Nuclear plants have been powering Canadian grids since the 1960s, but Canada has been involved in nuclear science and technology from the beginning.

Canadian Nuclear Labs at Chalk River, Ontario, has been designing, building and experimenting with nuclear reactors since the Second World War. Canada has been using and refining its nuclear fleet ever since and has developed a strong industry with highly skilled people. Canadian Nuclear Labs continues to do world-class research on how our nuclear science and technology can save and improve the lives of people around the globe.

Current energy mix in Canada

Nuclear power from Canada’s 19 nuclear reactors work with renewable sources like hydroelectricity to generate more than three-quarters of Canada’s electricity grid carbon emission free.

Nuclear energy is clean, reliable and affordable

Nuclear energy is vital to building a clean, low-carbon future. Prominent scientists and environmentalists agree that nuclear power is one of the few reliable energy sources that can reduce greenhouse gas emissions. The world’s current use of nuclear power already reduces emissions by about 2.5 billion tonnes of carbon dioxide each year by avoiding fossil fuels. As nuclear power improves its partnership with other low-carbon sources, it will continue to reduce the amount of carbon dioxide released into the atmosphere.

Nuclear power stations are the workhorses of the power grid. Because they constantly work, they provide continuous and reliable electricity production, which allows for the expansion of other forms of power generation that operate more intermittently.

Nuclear power is cost-competitive with other forms of electricity generation because fuel costs are low and stable, and make up a small proportion of the total cost of nuclear power.

Nuclear energy can enable renewables

Nuclear power, working with wind and solar, will allow us to create clean, carbon-free electricity grids. Electricity on the grid must be used immediately after it is created, so this partnership meets our power needs when the sun isn’t shining, and the wind is not blowing.

Canada’s nuclear reactors provide baseload power , which ensures a steady amount of electricity to the grid, allowing room for renewables to operate in response to changing demand for electricity.

The coming nuclear reactor designs have improved capability for load following, that is, they will respond to changing electricity demand throughout the day.

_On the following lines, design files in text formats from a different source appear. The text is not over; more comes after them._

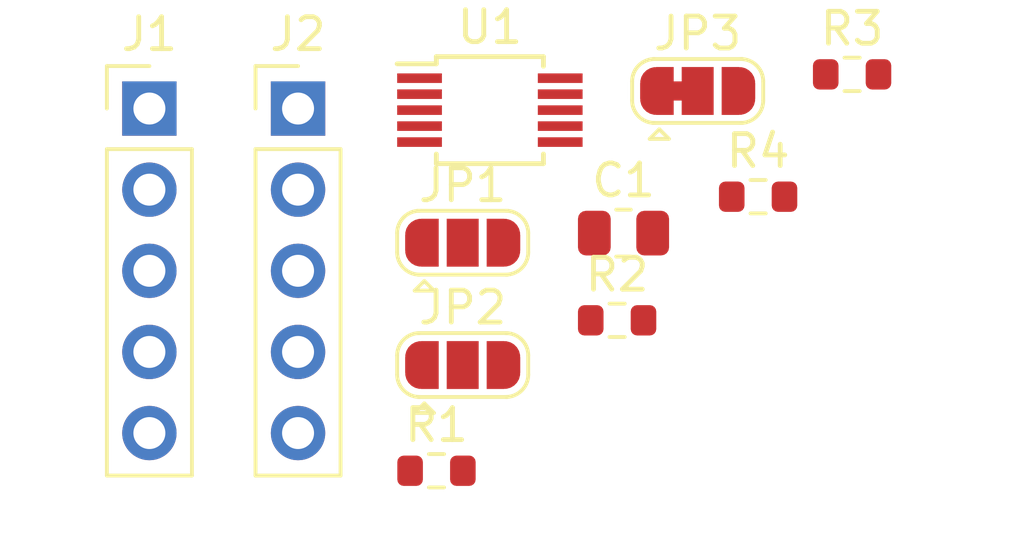
<source format=kicad_pcb>
(kicad_pcb (version 20211014) (generator pcbnew)

  (general
    (thickness 1.6)
  )

  (paper "A4")
  (layers
    (0 "F.Cu" signal)
    (31 "B.Cu" signal)
    (32 "B.Adhes" user "B.Adhesive")
    (33 "F.Adhes" user "F.Adhesive")
    (34 "B.Paste" user)
    (35 "F.Paste" user)
    (36 "B.SilkS" user "B.Silkscreen")
    (37 "F.SilkS" user "F.Silkscreen")
    (38 "B.Mask" user)
    (39 "F.Mask" user)
    (40 "Dwgs.User" user "User.Drawings")
    (41 "Cmts.User" user "User.Comments")
    (42 "Eco1.User" user "User.Eco1")
    (43 "Eco2.User" user "User.Eco2")
    (44 "Edge.Cuts" user)
    (45 "Margin" user)
    (46 "B.CrtYd" user "B.Courtyard")
    (47 "F.CrtYd" user "F.Courtyard")
    (48 "B.Fab" user)
    (49 "F.Fab" user)
  )

  (setup
    (pad_to_mask_clearance 0)
    (pcbplotparams
      (layerselection 0x00010fc_ffffffff)
      (disableapertmacros false)
      (usegerberextensions false)
      (usegerberattributes true)
      (usegerberadvancedattributes true)
      (creategerberjobfile true)
      (svguseinch false)
      (svgprecision 6)
      (excludeedgelayer true)
      (plotframeref false)
      (viasonmask false)
      (mode 1)
      (useauxorigin false)
      (hpglpennumber 1)
      (hpglpenspeed 20)
      (hpglpendiameter 15.000000)
      (dxfpolygonmode true)
      (dxfimperialunits true)
      (dxfusepcbnewfont true)
      (psnegative false)
      (psa4output false)
      (plotreference true)
      (plotvalue true)
      (plotinvisibletext false)
      (sketchpadsonfab false)
      (subtractmaskfromsilk false)
      (outputformat 1)
      (mirror false)
      (drillshape 1)
      (scaleselection 1)
      (outputdirectory "")
    )
  )

  (net 0 "")
  (net 1 "+3V3")
  (net 2 "GND")
  (net 3 "Net-(R1-Pad1)")
  (net 4 "SCL")
  (net 5 "Net-(R2-Pad1)")
  (net 6 "SDA")
  (net 7 "Net-(JP2-Pad1)")
  (net 8 "unconnected-(R3-Pad2)")
  (net 9 "Net-(U1-Pad1)")
  (net 10 "Net-(U1-Pad2)")
  (net 11 "Net-(U1-Pad3)")
  (net 12 "Net-(U1-Pad6)")
  (net 13 "ADD")
  (net 14 "unconnected-(U1-Pad4)")
  (net 15 "unconnected-(J1-Pad4)")

  (footprint "Resistor_SMD:R_0805_2012Metric" (layer "F.Cu") (at 152.951401 100.009801))

  (footprint "Connector_PinHeader_2.54mm:PinHeader_1x05_P2.54mm_Vertical" (layer "F.Cu") (at 138.121401 96.109801))

  (footprint "Connector_PinHeader_2.54mm:PinHeader_1x05_P2.54mm_Vertical" (layer "F.Cu") (at 142.771401 96.109801))

  (footprint "Jumper:SolderJumper-3_P1.3mm_Open_RoundedPad1.0x1.5mm" (layer "F.Cu") (at 147.921401 100.309801))

  (footprint "Jumper:SolderJumper-3_P1.3mm_Open_RoundedPad1.0x1.5mm" (layer "F.Cu") (at 147.921401 104.139801))

  (footprint "Jumper:SolderJumper-3_P1.3mm_Bridged12_RoundedPad1.0x1.5mm" (layer "F.Cu") (at 155.271401 95.559801))

  (footprint "Resistor_SMD:R_0603_1608Metric" (layer "F.Cu") (at 147.101401 107.449801))

  (footprint "Resistor_SMD:R_0603_1608Metric" (layer "F.Cu") (at 152.751401 102.739801))

  (footprint "Resistor_SMD:R_0603_1608Metric" (layer "F.Cu") (at 160.101401 95.039801))

  (footprint "Resistor_SMD:R_0603_1608Metric" (layer "F.Cu") (at 157.161401 98.869801))

  (footprint "Package_SO:MSOP-10_3x3mm_P0.5mm" (layer "F.Cu") (at 148.771401 96.159801))

)

</source>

This would enable nuclear power to work even more efficiently with renewables, making it unnecessary to burn fossil fuels to make up the difference between electricity supply and demand. These exciting advancements are essential to fighting climate change.

SMR potential in Canada

Canada has always been a leader in nuclear science and technology and is well positioned to continue to be a global leader in developing and deploying small modular reactors (SMR). With more than 60 years of science and technology innovation, a world-class regulator and a solid domestic supply chain, Canada’s nuclear industry is poised to capture a significant share of the emerging global market, which is estimated to be $150 billion per year by 2040.